§ **Work request**: Down to the last line, print the data that follows exactly, without its pictures.

§ **Given records**:
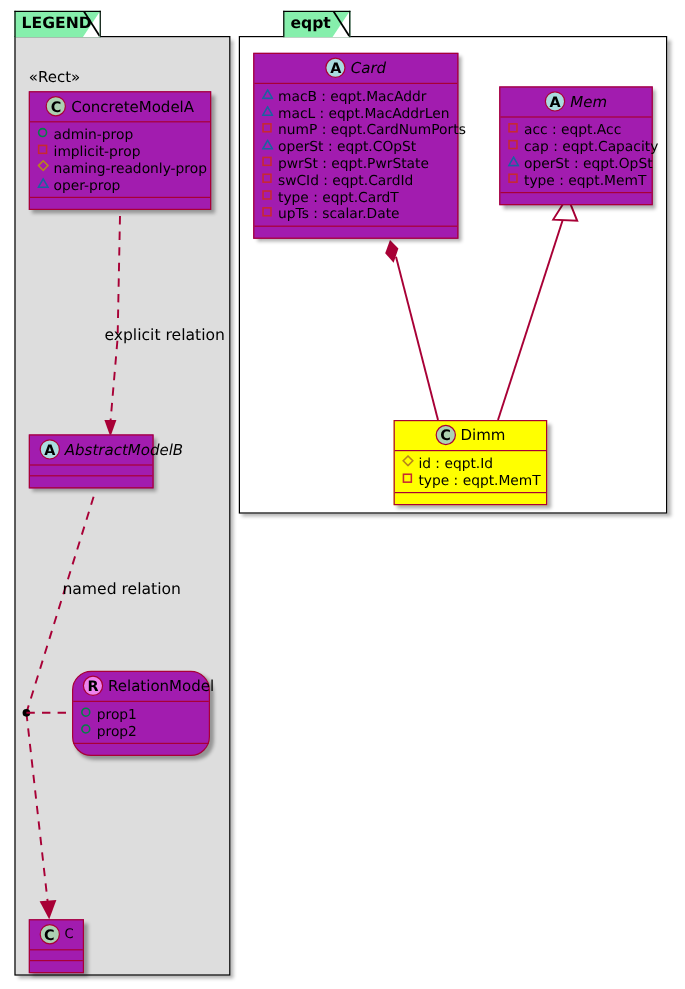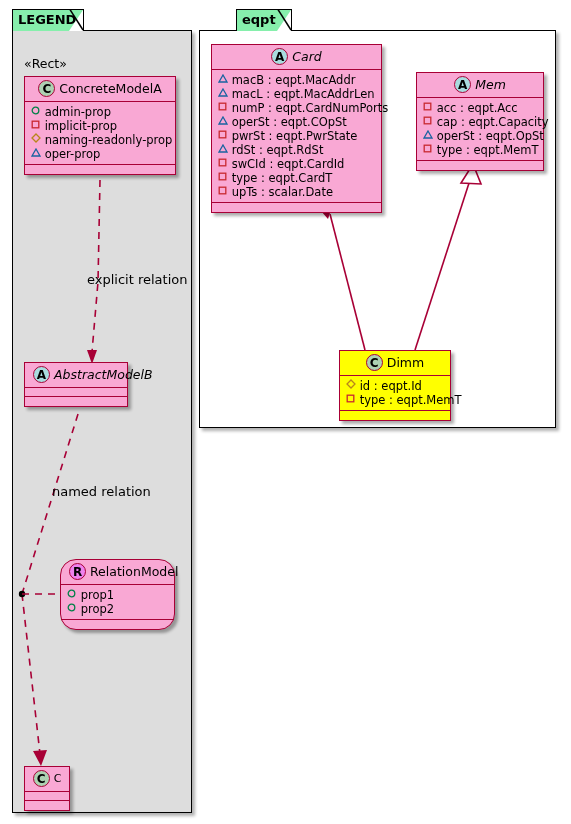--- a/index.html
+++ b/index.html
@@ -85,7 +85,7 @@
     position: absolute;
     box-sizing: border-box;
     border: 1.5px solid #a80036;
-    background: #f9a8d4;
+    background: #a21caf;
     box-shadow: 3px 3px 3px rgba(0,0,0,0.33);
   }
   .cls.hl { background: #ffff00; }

§ **Answer box**:
--- a/index.html
+++ b/index.html
@@ -85,7 +85,7 @@
     position: absolute;
     box-sizing: border-box;
     border: 1.5px solid #a80036;
-    background: #f9a8d4;
+    background: #a21caf;
     box-shadow: 3px 3px 3px rgba(0,0,0,0.33);
   }
   .cls.hl { background: #ffff00; }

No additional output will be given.